The cool breeze is coming in. I felt it the other day before Michigan’s fake fall turned and spiked back to 80˚. Come on. It’s getting to be potato chip leaf season. Just let the cool winds come in.
“Winds in the east, mist coming in, like somethin’ is brewin’ and bout to begin.” – Bert.
I love summer, I love spring, and I love the beginning of winter. Not the 6 months that we’ve been known to get, but I like when it’s fluffy and Christmasy. But. Fall is my favorite. Not only is it perfect weather to bake and eat warm comfy foods, but you get to wear your oversized sweatshirts from Aerie that you keep buying obsessively, to hide all the cozy foods. And walks around the neighborhood don’t end in you looking like a scene from the walking dead.
The Chef is the soup maker of the family. He’s able to whip these things up like they’re nothing. I asked him once when I was sick for some chicken soup, and 20 minutes later I had some of the best tasting chicken soup I’ve ever had. How?? It takes me that long to open up a can of a popular canned tomato soup and warm up a bowl. That might be a tad of an exaggeration, but you get it. He also has a line of brie soups that are out of this world. Who knew that brie would be such an extraordinary and perfect ingredient for soup? The flavor it brings makes your steaming bowl go past regular soup taste, but deals a sense of elegance. Call me crazy, but you have to try it.
This fall soup is extremely easy and doesn’t take hours to simmer and make. As long as you have your seasonings right and the soup base proportion is correct, it’s spot on. You could technically make your own soup broth, but when you don’t have 8-12 hours to sit and watch your chicken bones and veggies bring the juice, go with soup base. No one will think less of you. If they do, ditch em.
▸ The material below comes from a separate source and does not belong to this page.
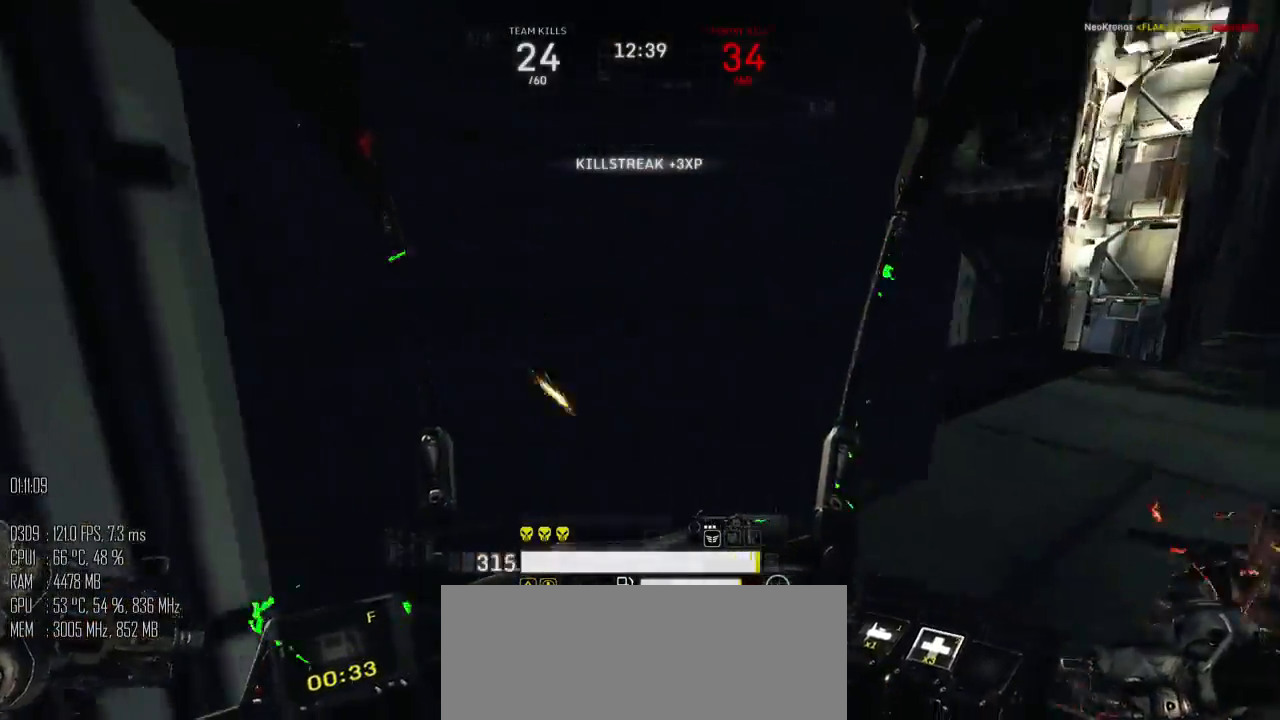
{"keys": ["a"], "mouse": [], "mouse_move": "up", "events": [[317, "a", "down"], [384, "d", "up"], [434, "s", "up"]]}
Our favorite soup base to use is Better Than Bouillon. My dad saw our Costco size container of it in the fridge and started talking about how great it was. He had leftover cottage cheese he had brought with him and the next morning I saw him sitting there eating his cottage cheese mixed with the chicken Better Than Bouillon for breakfast. He’s not kidding. He loves this stuff. I mean it is pretty delicious. There’s another recipe we have that we put a couple tablespoons of this base in for flavor enhancement. One time we forgot to add it in, and when we were tasting it to see if it was right, we tasted a huge difference. We quickly added it in and the result was instantly fixed. Better Than Bouillon should definitely be a staple in your house. (This is not a paid sponsorship for them. They’re just amazing.) Ok, enough about that.
To really make an amazing meal, pair it with some amazing homemade bread!
Remember, a bowl of vegetables with someone you love is better than a steak with someone you hate. -Proverbs 15:17 -The Everyday Chef and Wife-
- 1 pound of your local butchers hot Italian sausage
- 1 small wheel of brie( french if possible)
- 1/4 cup of chicken base( Better than Bouillon)
- 1 large bunch of kale de-stemmed and ripped into smaller leaf sections
- 4 large carrots medium dice
- 2 large onions medium dice
- 5 stems of celery medium dice
- 3 quarts of water
- salt and pepper to taste
- 1. Find your best sturdy soup pot and place on a burner on medium to high heat.
- 2. Add your sausage and break up and sear in your pot until almost fully cooked.
- 3. Add your celery, onions, and carrots. allow to cook until golden edges
- 4. Whisk in a separate bowl the chicken base and water then add to soup pot.
- 5. Cut brie into 1 inch pieces and whisk into hot soup until creamy and dissolved
- 6. Add kale and stir, cook for ten additional minuets
- 7. Add salt and pepper to taste
- 8. Enjoy the heck out of it.
Lizzie says
Great recipe, thanks. I often use cheese (parmesan rinds in particular) in soups, but Brie is a new one. The one change I will need to make, however, to retain domestic harmony around here, will be to use spinach instead of kale. The Honey simply cannot ABIDE kale.
Spinach would be just as good I think! You should definitely try it out and let us know what he thinks! I’ve heard of parmesan rinds in soups too but I’ve never tried it myself. I bet it would be delicious! Thanks for checking the blog out!
The spinach was a huge hit, but the brie stole the show! Couldn’t be simpler to make, and just delicious. Thanks!
Yay!!!! That makes us so excited when people try the recipes and then let us know how they like it!! Thanks for following up!!!